Само время в произведении Аксакова не линейно, а циклично,
оно повторяется как времена года, ограничено и окрашено лишь
теми красками, которые может сохранить только память:
«Действие происходит «некогда», в некоем неясно определенном
давнем-давнем прошлом («так было в старину, давно, правда, очень
давно»)» [5. Р. 201]. В устном мире Логоса «Семейной хроники»
время маркировано циклами рождения и смерти, посадки и сбора
урожая и связанными с ними церковными праздниками.
Определение Логоса как истории/легенды/мифа/сказки подводит Левит-
та к вопросу об отношении повествователя к изображаемым им
событиям, поскольку, по мнению критика, несмотря на
этнографическую и документальную иллюзию, которую создает большая
часть аксаковской прозы, отношение повествователя к своему
материалу сложно и «не всегда и не очевидно является объективным»

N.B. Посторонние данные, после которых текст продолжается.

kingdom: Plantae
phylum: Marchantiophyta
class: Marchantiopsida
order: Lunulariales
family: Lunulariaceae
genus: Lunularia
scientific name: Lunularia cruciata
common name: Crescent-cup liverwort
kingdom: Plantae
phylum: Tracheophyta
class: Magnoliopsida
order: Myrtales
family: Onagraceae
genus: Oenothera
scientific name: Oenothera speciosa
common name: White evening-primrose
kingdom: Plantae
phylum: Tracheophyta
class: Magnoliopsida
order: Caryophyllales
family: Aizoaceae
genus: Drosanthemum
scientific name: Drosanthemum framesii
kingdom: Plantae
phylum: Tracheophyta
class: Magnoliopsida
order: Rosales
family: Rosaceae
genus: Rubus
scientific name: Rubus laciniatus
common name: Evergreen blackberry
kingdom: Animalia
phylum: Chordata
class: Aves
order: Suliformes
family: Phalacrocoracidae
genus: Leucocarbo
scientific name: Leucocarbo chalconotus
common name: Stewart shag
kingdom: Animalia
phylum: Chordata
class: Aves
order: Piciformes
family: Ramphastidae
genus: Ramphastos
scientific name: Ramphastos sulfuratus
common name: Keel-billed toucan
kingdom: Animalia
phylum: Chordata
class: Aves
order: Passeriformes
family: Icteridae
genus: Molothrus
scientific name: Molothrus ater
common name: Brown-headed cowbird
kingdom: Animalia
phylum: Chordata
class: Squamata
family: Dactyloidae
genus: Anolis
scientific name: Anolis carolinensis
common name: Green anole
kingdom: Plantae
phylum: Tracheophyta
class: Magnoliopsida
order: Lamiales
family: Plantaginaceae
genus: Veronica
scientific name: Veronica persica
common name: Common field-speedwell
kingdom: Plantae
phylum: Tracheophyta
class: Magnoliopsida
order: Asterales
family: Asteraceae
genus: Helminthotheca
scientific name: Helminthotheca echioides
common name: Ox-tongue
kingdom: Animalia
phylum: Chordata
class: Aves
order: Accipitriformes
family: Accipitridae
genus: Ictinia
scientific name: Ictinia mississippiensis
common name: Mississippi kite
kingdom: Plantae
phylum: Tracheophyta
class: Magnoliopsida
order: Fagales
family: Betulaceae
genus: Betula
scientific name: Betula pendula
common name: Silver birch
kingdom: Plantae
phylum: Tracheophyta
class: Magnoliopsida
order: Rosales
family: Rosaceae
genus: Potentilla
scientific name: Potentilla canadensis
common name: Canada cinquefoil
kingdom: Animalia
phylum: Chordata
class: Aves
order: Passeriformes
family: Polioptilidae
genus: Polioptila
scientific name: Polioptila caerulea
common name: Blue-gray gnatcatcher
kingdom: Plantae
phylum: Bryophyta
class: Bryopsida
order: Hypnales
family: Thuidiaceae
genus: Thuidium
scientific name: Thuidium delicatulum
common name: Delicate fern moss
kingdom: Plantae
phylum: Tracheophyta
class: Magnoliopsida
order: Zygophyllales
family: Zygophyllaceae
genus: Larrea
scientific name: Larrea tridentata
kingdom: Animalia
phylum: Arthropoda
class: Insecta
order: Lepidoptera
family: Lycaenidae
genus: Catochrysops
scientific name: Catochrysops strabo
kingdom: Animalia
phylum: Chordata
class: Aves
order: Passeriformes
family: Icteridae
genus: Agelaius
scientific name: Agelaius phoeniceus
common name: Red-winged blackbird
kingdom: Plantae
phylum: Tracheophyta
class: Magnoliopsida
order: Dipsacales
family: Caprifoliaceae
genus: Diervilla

[5. Р. 203]. В Логосе, как и во многих примерах «сказа», Левитт
различает два голоса: внутреннее повествование (собственно «сказ»),
рассказываемый рассказчиком-повествователем, и внешнее
обрамление, которое создает ироническое расстояние между
писателем-повествователем и тем, что он рассказывает. Эта
повествовательная дихотомия, по мнению Левитга, составляет центральный
конфликт Логоса, «порогового жанра», который смешивает не
просто два жанра (устный рассказ и письменное повествование), а
две взаимоисключающие картины мира.
Подобно Геродоту аксаковский логограф — это человек,
во-первых, просто записывающий истории (как историк или как
беспристрастный передаватель изустных преданий), но не
имеющий к ним никакого отношения, и во-вторых, — как рассказчик,
55
некто, тесно связанный с миром, который он описывает. Этот
повествователь, считающий себя передавателем-хроникером, по
мнению Левитта, дистанцируется от происходящего и заставляет
нас поверить в то, что его рассказ не что иное, как искусственно
созданное литературное и историческое произведение. То же
самое касается персонажей, ибо в той культуре, где накопленный
опыт может сохранить лишь человеческая память, люди и события
рассматриваются скорее как отражение известных стадий в вечно
повторяющемся цикле жизни, нежели единичные явления с
уникальными историями и абсолютно независимой ценностью.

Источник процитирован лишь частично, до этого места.